**What to do**
Reproduce the whole listing below word for word, leaving the pictures out.

[Dataset excerpts]
• • • • •

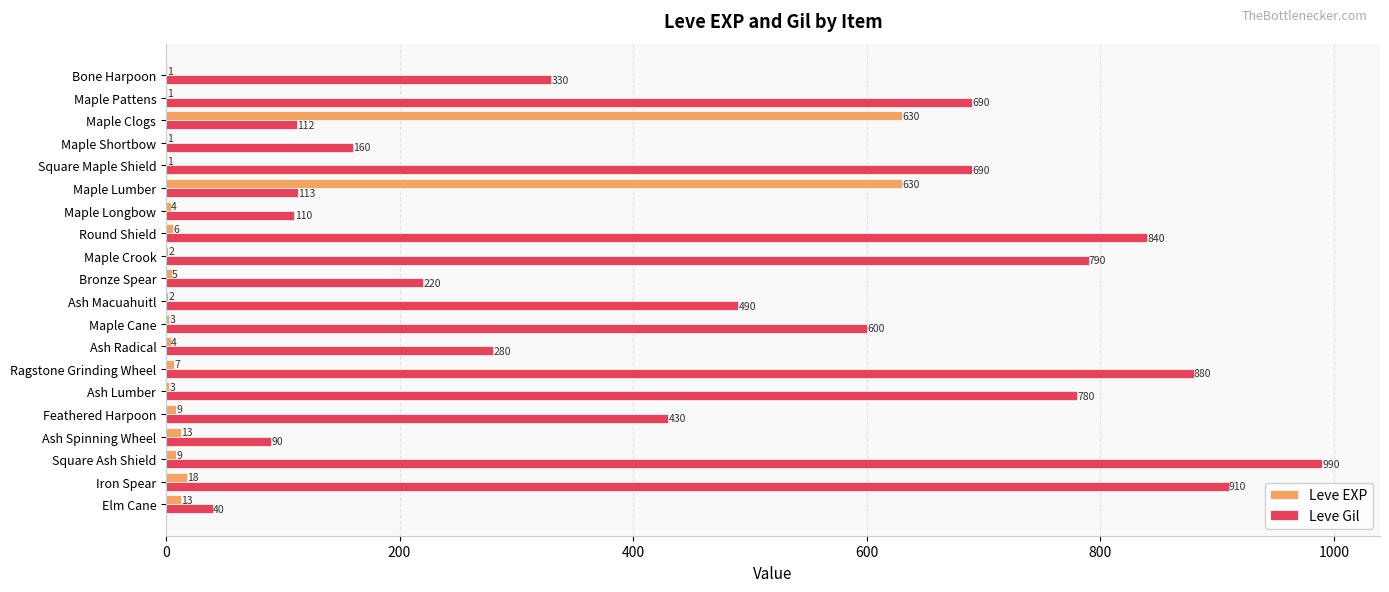

At which label is Leve EXP closest to 315?

Iron Spear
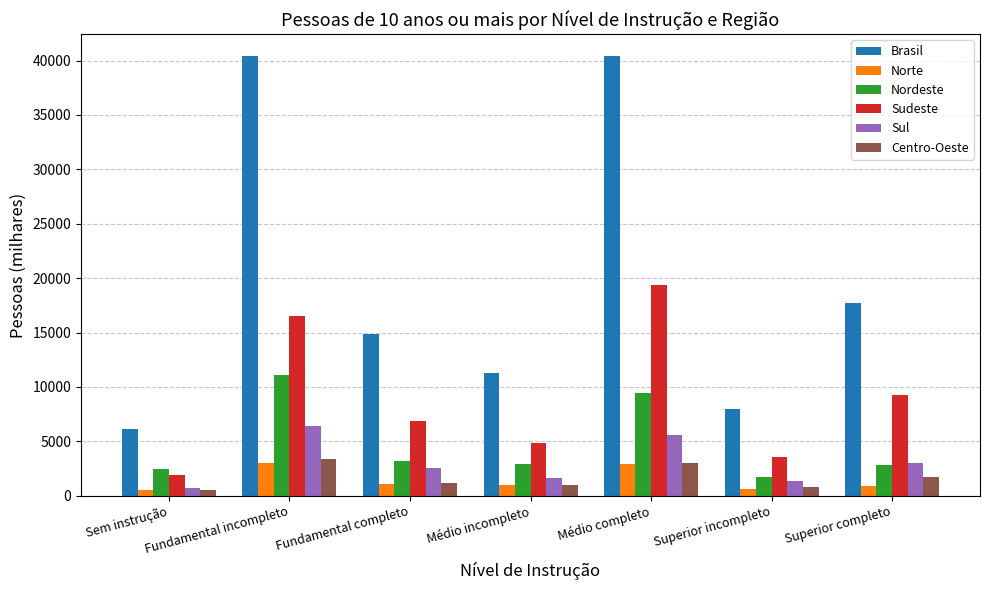

Which series has the largest range (max minus min)?

Brasil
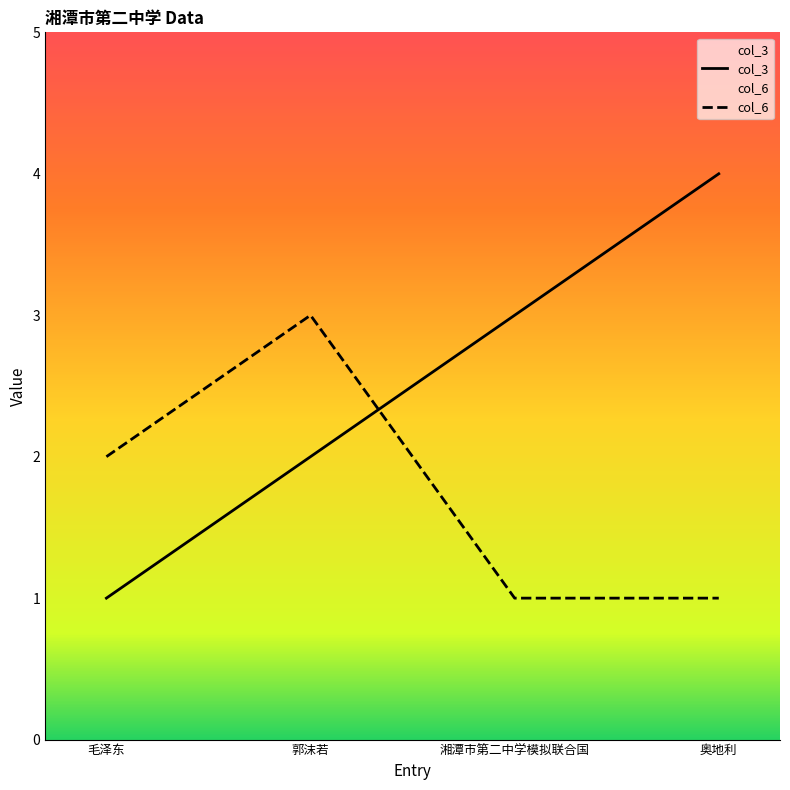

What is the difference between the highest and lowest values at 毛泽东?

1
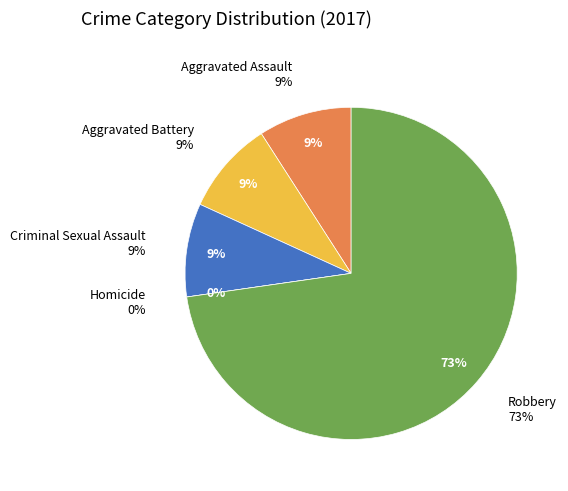

What is the largest slice in the pie chart?

Robbery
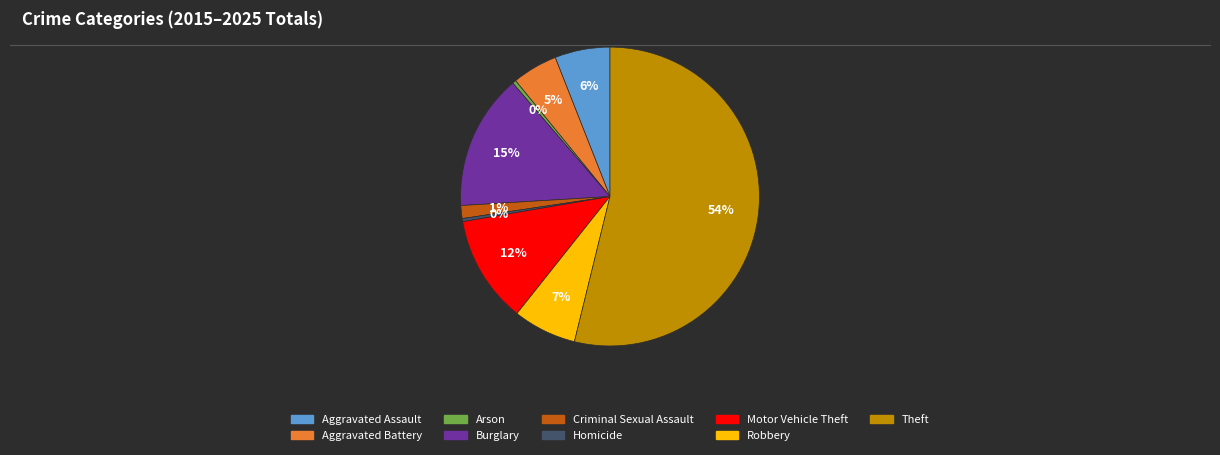

Approximately how many times larger is the value at Theft compared to Aggravated Assault?

9.0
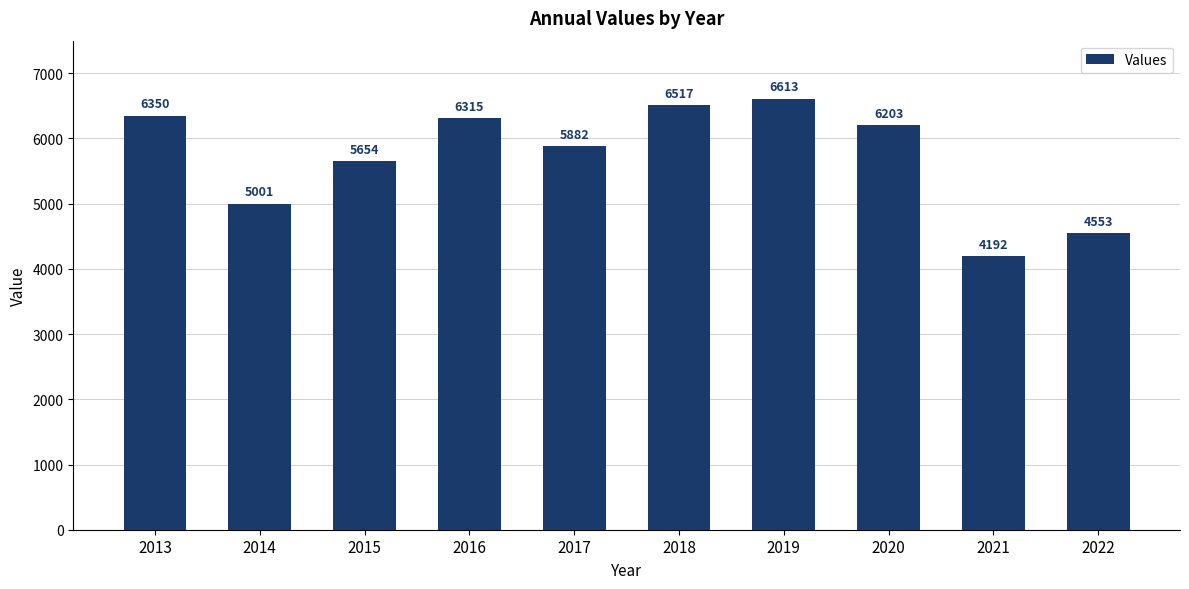

What is the change in value from 2016 to 2020?

-112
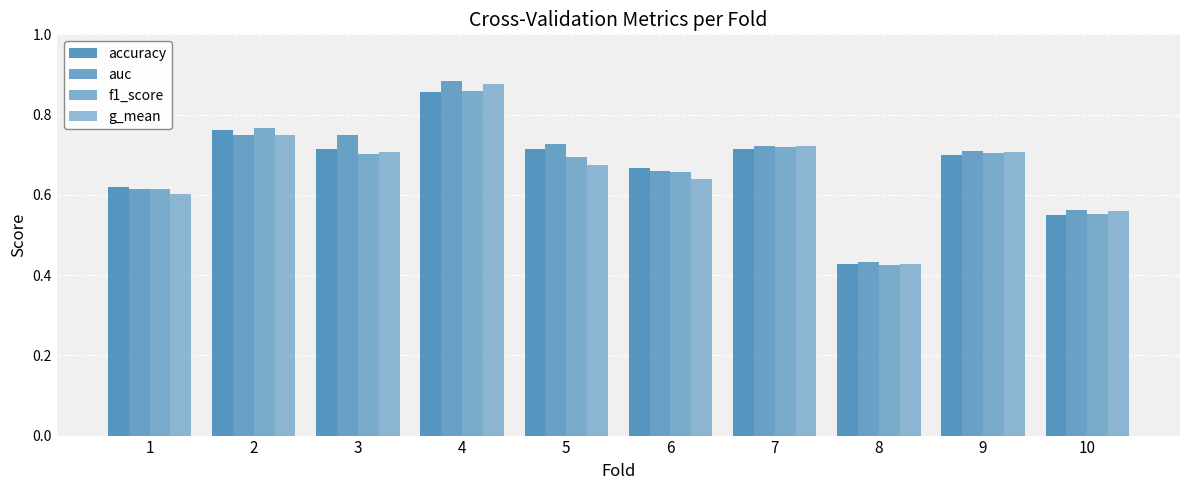

How many series are shown in this chart?

4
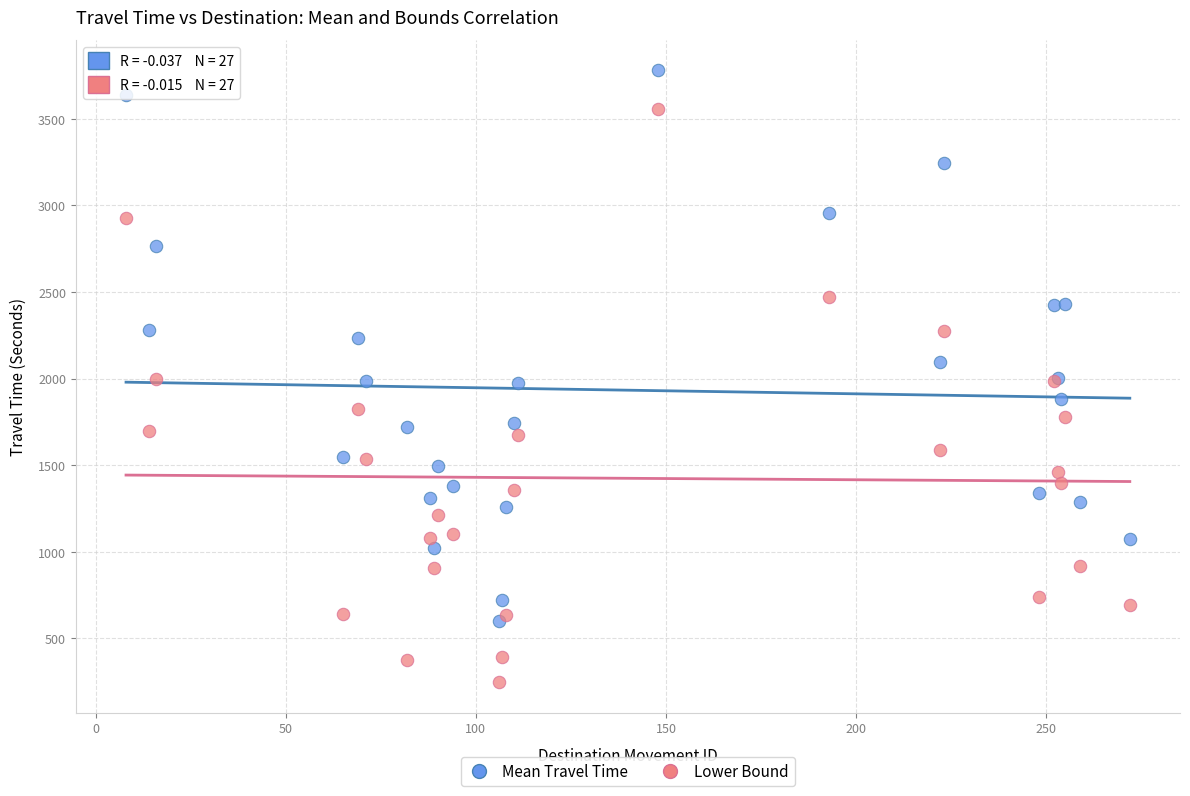

In the Mean Travel Time series, what Y value is closest to 2189?

2233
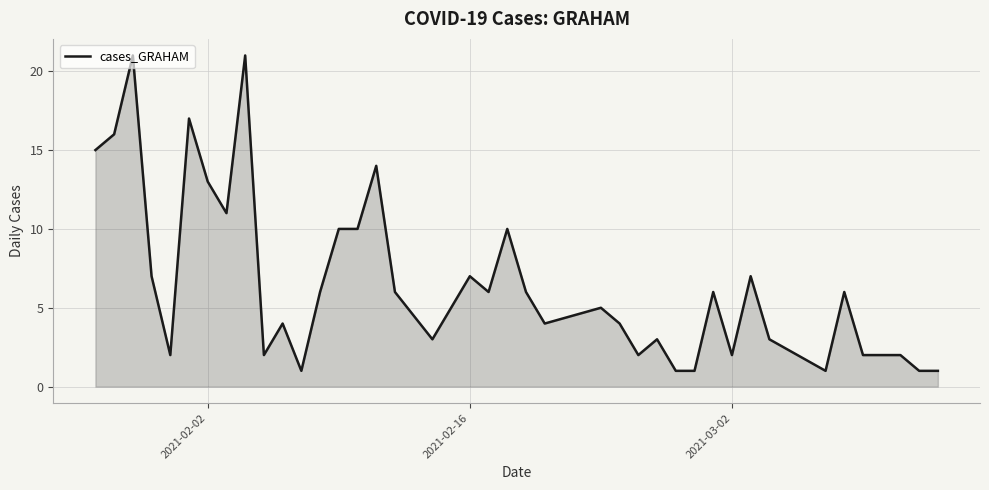

What is the maximum value shown in the chart?

21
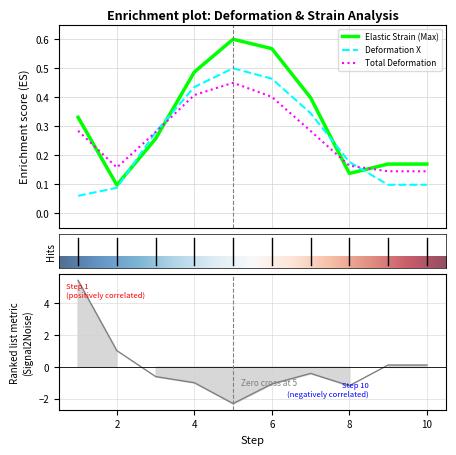

The Deformation X series shows 0.1 at 10. True or false?

True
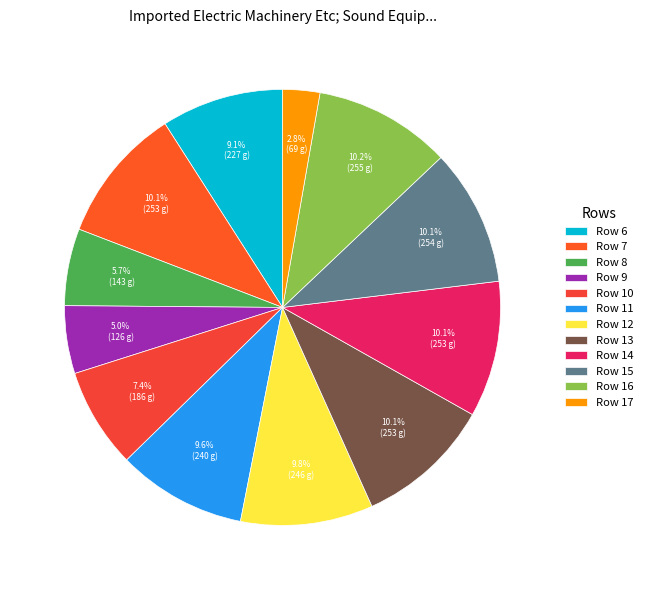

How many slices are in this pie chart?

12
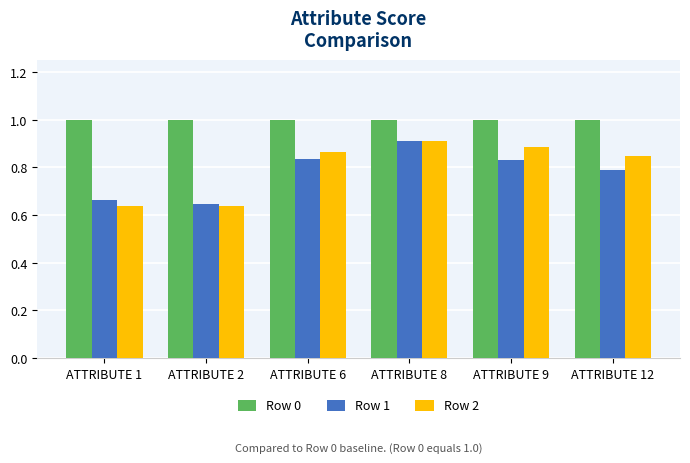

At which category is the sum across all series the highest?

ATTRIBUTE 8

• • • • •

**Solution to this problem**
At which label is Leve EXP closest to 315?

Iron Spear

Which series has the largest range (max minus min)?

Brasil

What is the difference between the highest and lowest values at 毛泽东?

1

What is the largest slice in the pie chart?

Robbery

Approximately how many times larger is the value at Theft compared to Aggravated Assault?

9.0

What is the change in value from 2016 to 2020?

-112

How many series are shown in this chart?

4

In the Mean Travel Time series, what Y value is closest to 2189?

2233

What is the maximum value shown in the chart?

21

The Deformation X series shows 0.1 at 10. True or false?

True

How many slices are in this pie chart?

12

At which category is the sum across all series the highest?

ATTRIBUTE 8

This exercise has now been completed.